Private and public key generation
A crypto currency wallet works by a theoretical or random number being generated and used with a length depending on the algorithm size of the cryptocurrency’s technology requirements. The number is then converted to a private key using the specific requirements of the cryptocurrency cryptography algorithm requirement. A public key is then generated from the private key using whichever cryptographic algorithm requirements are required. The private key is utilised by the owner to access and send cryptocurrency and is private to the owner, whereas the public key is to be shared to any third party to receive cryptocurrency.

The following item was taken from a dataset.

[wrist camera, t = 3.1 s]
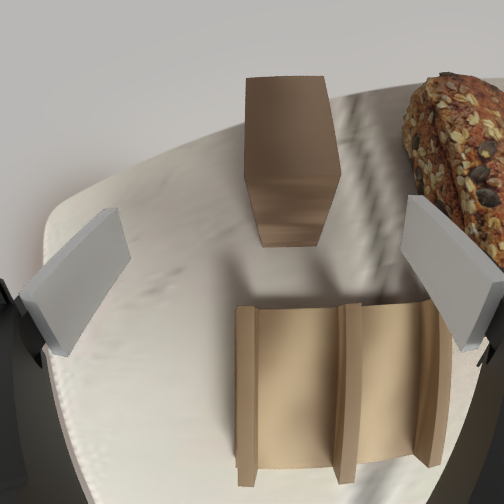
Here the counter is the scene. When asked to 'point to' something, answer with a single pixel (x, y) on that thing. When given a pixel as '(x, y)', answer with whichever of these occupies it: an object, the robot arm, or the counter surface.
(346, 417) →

Up to this stage no computer or electronic device is required and all (key pair) can be mathematically derived and written down by hand. The private key and public key pair (known as address) are not known by the blockchain or anyone else. The blockchain will only record the transaction of the public address when cryptocurrency is sent to it, thus recording in the blockchain ledger the transaction of the public address.
Duplicate private key
Collision prevention of having 2 or more wallets with the same private key is a possibility (as key’s can be generated without transactions sent to them thus being offline until recorded in the blockchain ledger) negated by the theoretical possibility of such a combination of 2 or more private key’s being similar is theoretically difficult to achieve due to the amount of possible wallets in a certain cryptocurrency cryptography being equated to briefly less than atoms in the universe, a high enough number to be incomprehensible to duplicate and difficult to hack.
Seed phrases
In modern convention a seed phrase is now utilised which is a 12 to 24 word and greater word phrase that is an unencrypted form of the private key in dictionary word format which is simpler to remember then a encrypted cryptographic key in another string format. When online, exchange and hardware wallets are generated using random numbers a seed phrase is asked to be recorded by the user, so that when access to the wallet becomes misplaced, damaged or compromised, the seed phrase can be used to re-access the wallet and associated keys and cryptocurrency.
Wallets
A number of technologies known as wallets exist that store the key value pair of private and public key known as wallets. A wallet hosts the details of the key pair making transacting cryptocurrency possible. There exists multiple methods of storing keys or seed in a wallet from using paper wallets which are traditional public, private or seed keys written on paper to using hardware wallets which are dedicated hardware to securely store your wallet information, using an digital wallet which is a computer with a software hosting your wallet information, hosting your wallet using an exchange where cryptocurrency is traded. or by storing your wallet information on a digital medium such as plaintext.